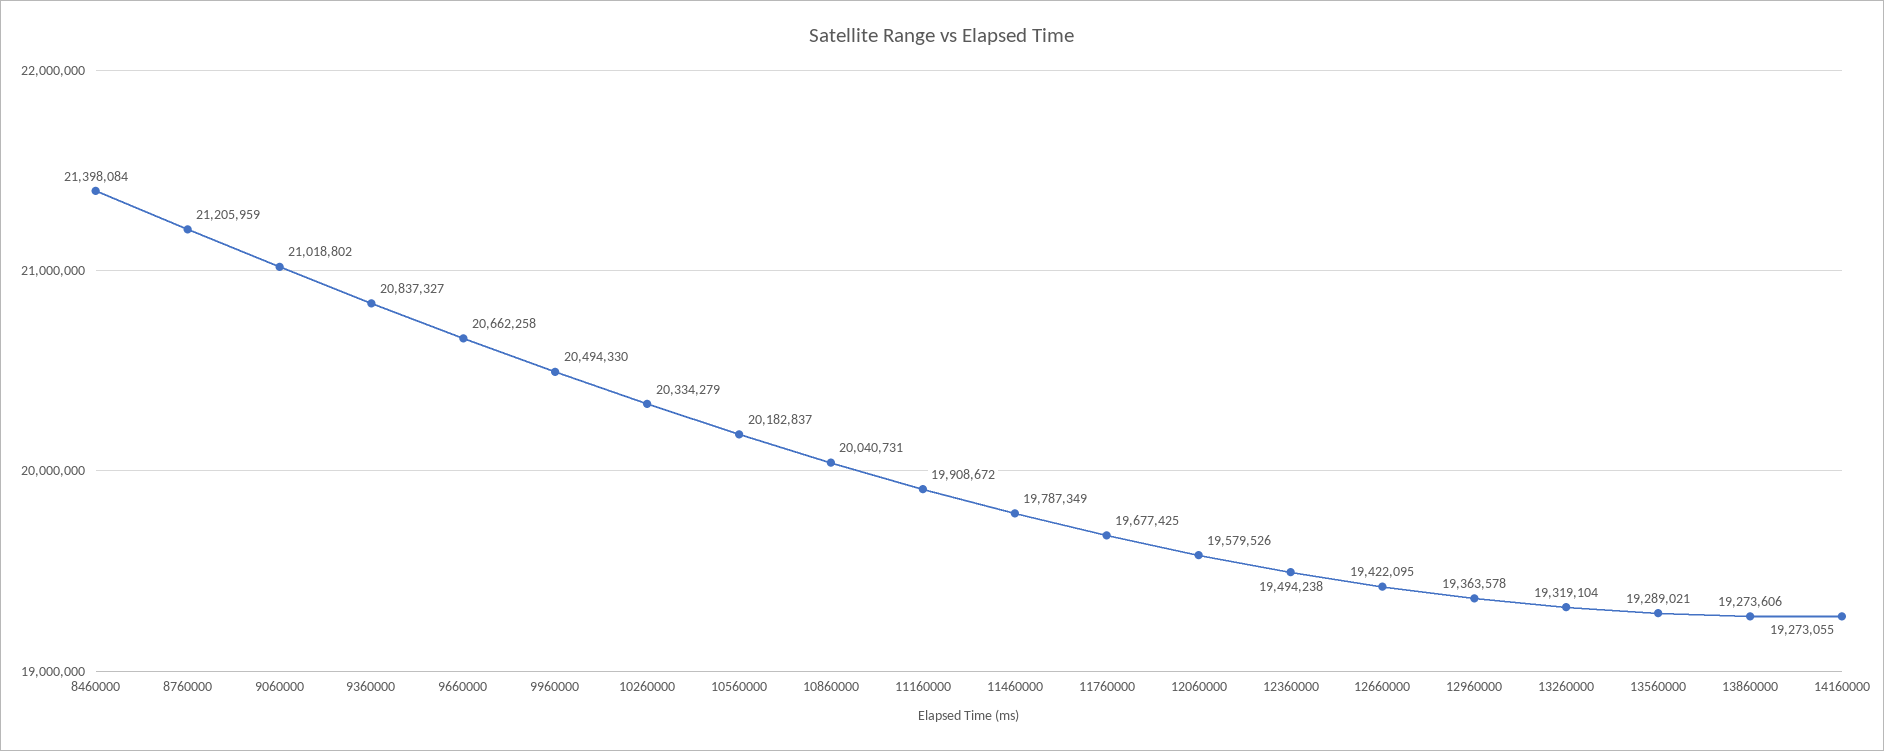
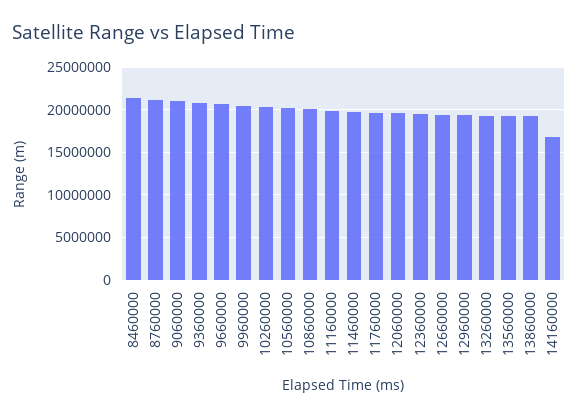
14160000: 19273055 -> 17000000

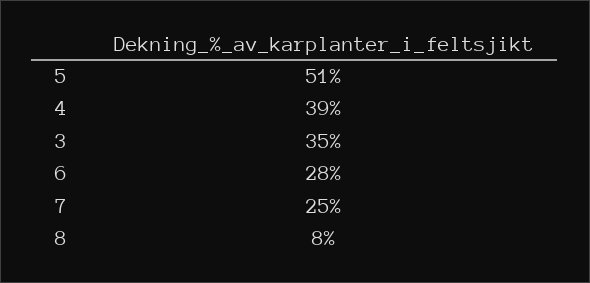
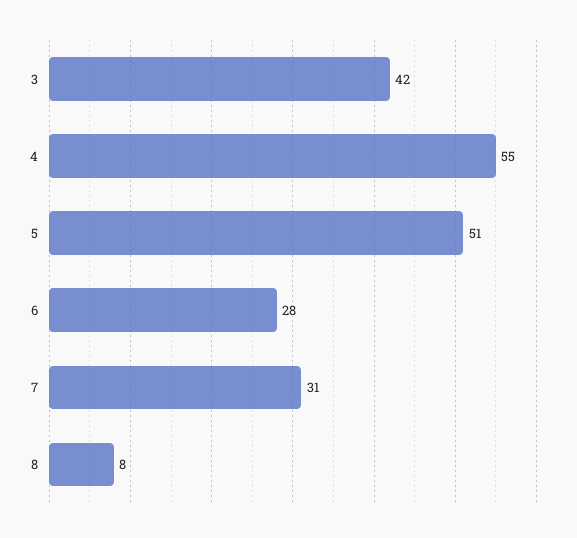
4: 39 -> 55
3: 35 -> 42
7: 25 -> 31

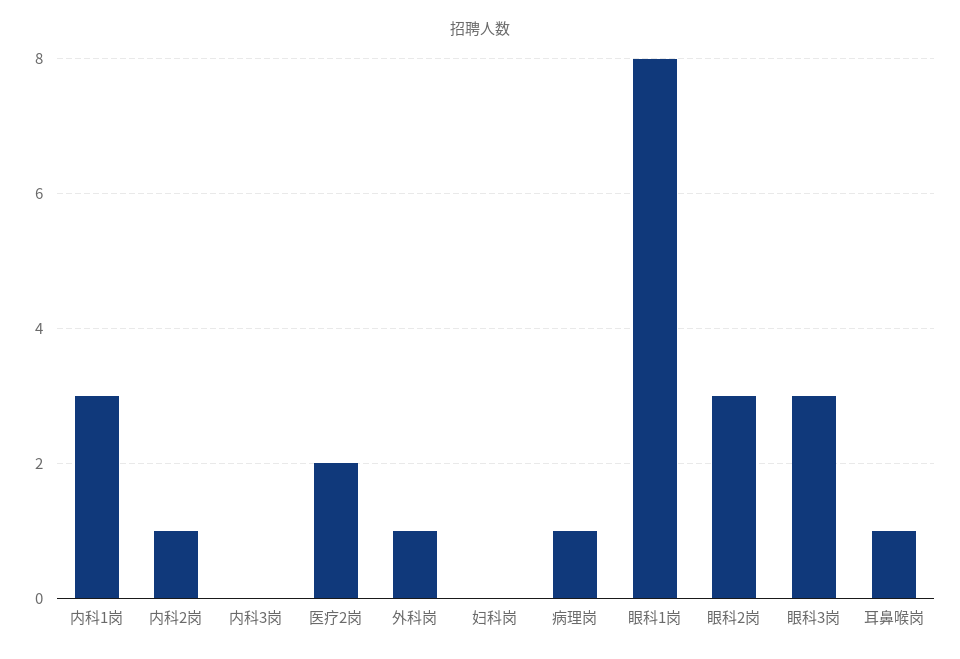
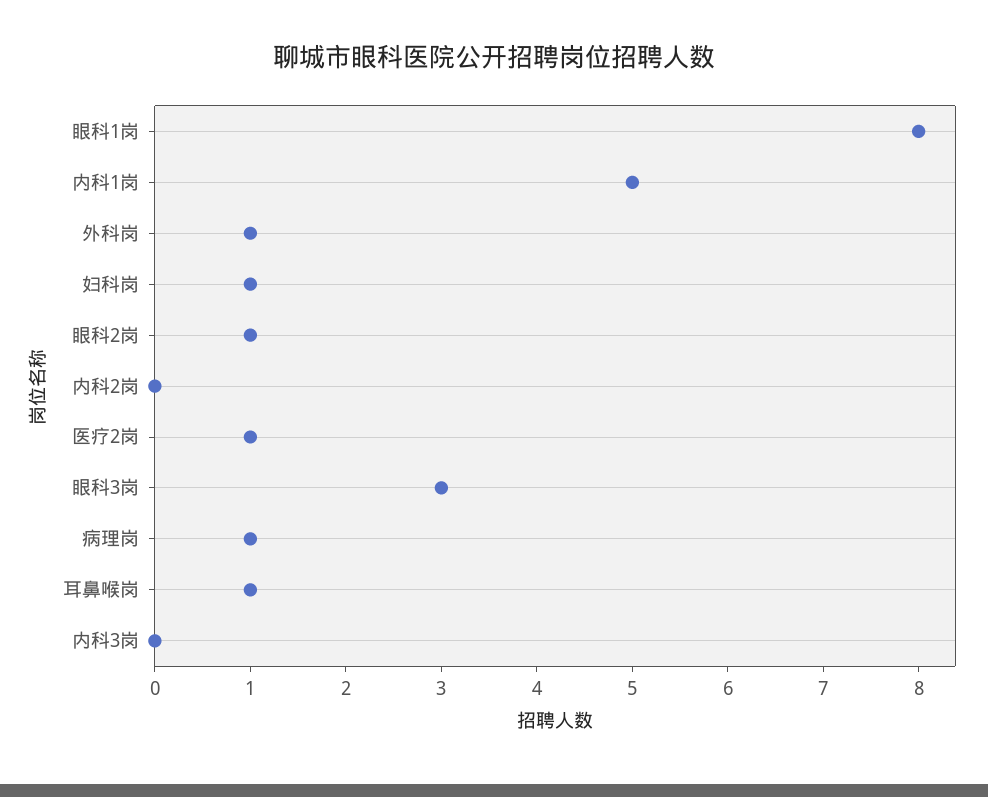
内科1岗: 3 -> 5
内科2岗: 1 -> 0
医疗2岗: 2 -> 1
妇科岗: 0 -> 1
眼科2岗: 3 -> 1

○ ○ ○

▸ Work item: Omit all pictures while transcribing the entries verbatim.

▸ Response area:
14160000: 19273055 -> 17000000

4: 39 -> 55
3: 35 -> 42
7: 25 -> 31

内科1岗: 3 -> 5
内科2岗: 1 -> 0
医疗2岗: 2 -> 1
妇科岗: 0 -> 1
眼科2岗: 3 -> 1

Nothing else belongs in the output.